> _Source extract_:
******************************

The OP Said It Best: Karma’s A B****

, , , , , | Learning | June 15, 2020

This happened during my uniform group camp when I was in my early teens. The uniform groups of about five schools were camping together in a school for four days and three days.

At the end of the first day, my groupmate’s shower cubicle couldn’t open, leaving him trapped inside. His response was to start pounding on the cubicle door and hollering, “I’m trapped in the toilet! I’m trapped in the toilet!” The boys all found the whole thing beyond hilarious and didn’t help the trapped boy, though he eventually got the lock open and escaped.

He was the butt of all the jokes that night. Thank goodness everyone was too busy laughing at him; I had accidentally packed my mother’s pyjamas and would not have lived it down if anyone noticed.

We expected the mockery to end by the next day, but there was this one schoolmate of mine that just insisted on rubbing it into my groupmate’s face. Every joke about being trapped in a toilet, he cracked, and he laughed non-stop. He was always a jerk, but this was on a whole new level.

And then, on the second night, guess who got trapped in that defective cubicle? My schoolmate, that same boy who kept mocking my groupmate, was now hopping behind the cubicle door, flapping his hands like a chicken and screaming, “Get me out of here! Get me out of here!”

I really couldn’t help myself. I burst out laughing until I started to cry before I ran off to get the teachers. I found them having a coffee break in the canteen, right as one of them said, “Ah, peace and quiet at last.”

I gleefully ruined their peace and quiet by telling them how [Schoolmate] got himself trapped in the toilet. The look on their faces was priceless. One of them actually said, “You just had to jinx us!” to Mr. Peace And Quiet.

******************************

> _Extracted information_:
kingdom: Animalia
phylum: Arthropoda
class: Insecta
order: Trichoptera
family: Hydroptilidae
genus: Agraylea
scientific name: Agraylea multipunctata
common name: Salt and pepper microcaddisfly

******************************

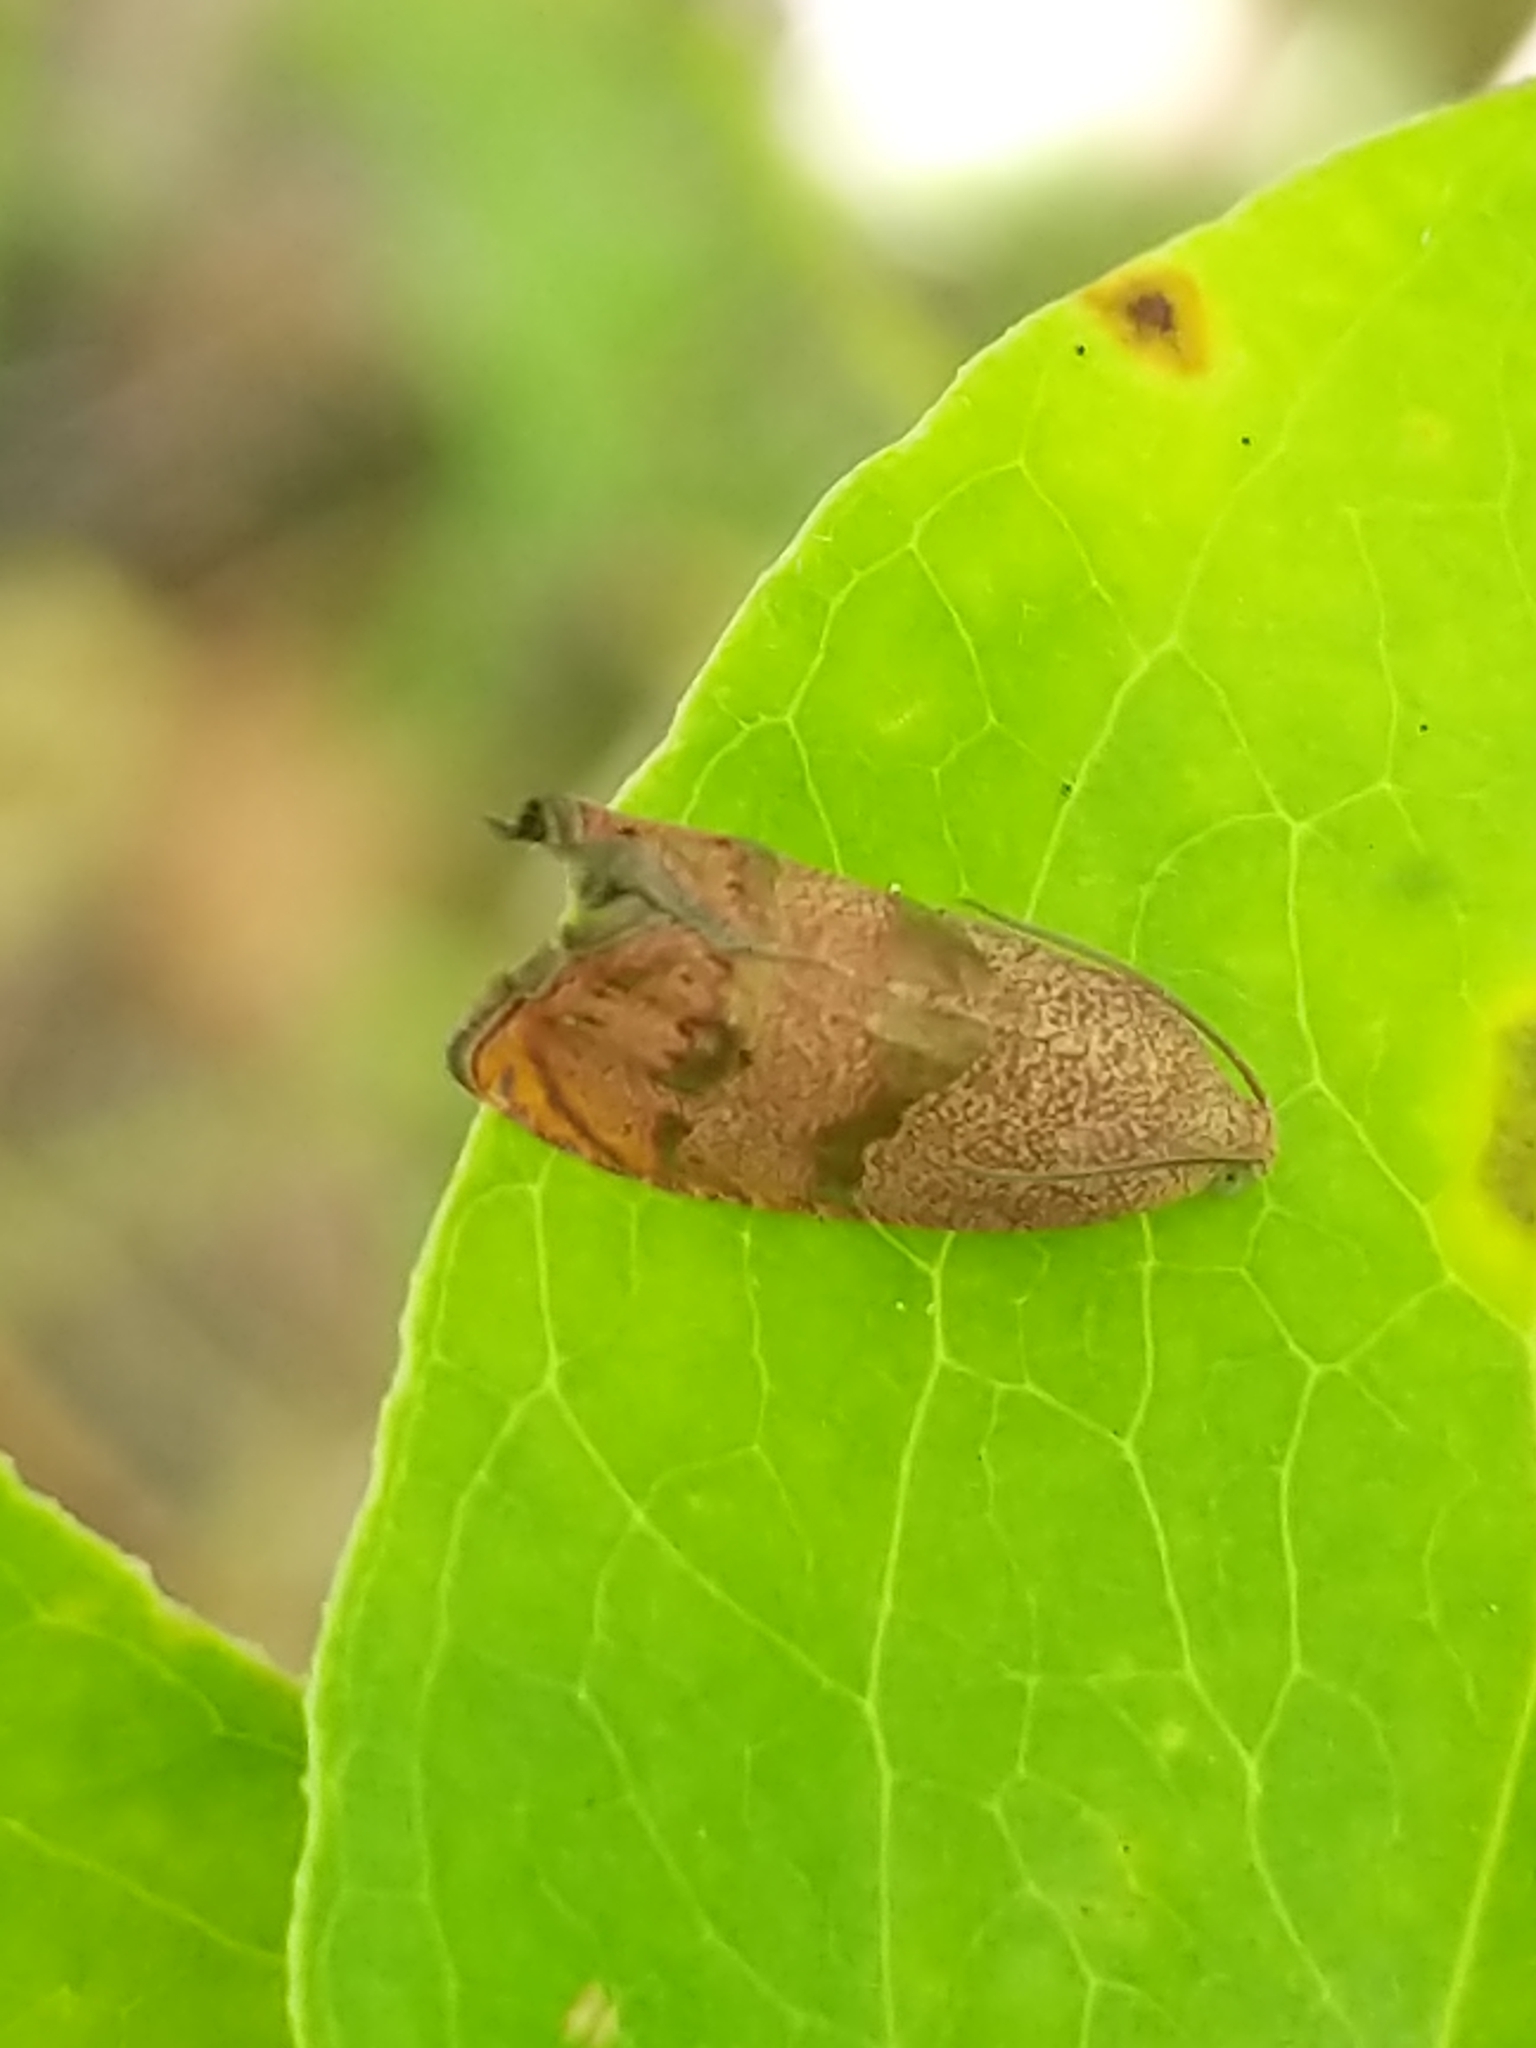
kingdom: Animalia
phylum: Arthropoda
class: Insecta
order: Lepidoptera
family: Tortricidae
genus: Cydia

******************************

> _Problem statement_:
Answer these from the camp story above.
(a) What did the narrator accidentally pack?
(b) Where did the narrator find the teachers, and what were they doing?
(c) What did the schoolmate scream while trapped in the cubicle?

> _Result of this task_:
(a) The narrator's mother's pyjamas.
(b) In the canteen, having a coffee break.
(c) "Get me out of here! Get me out of here!"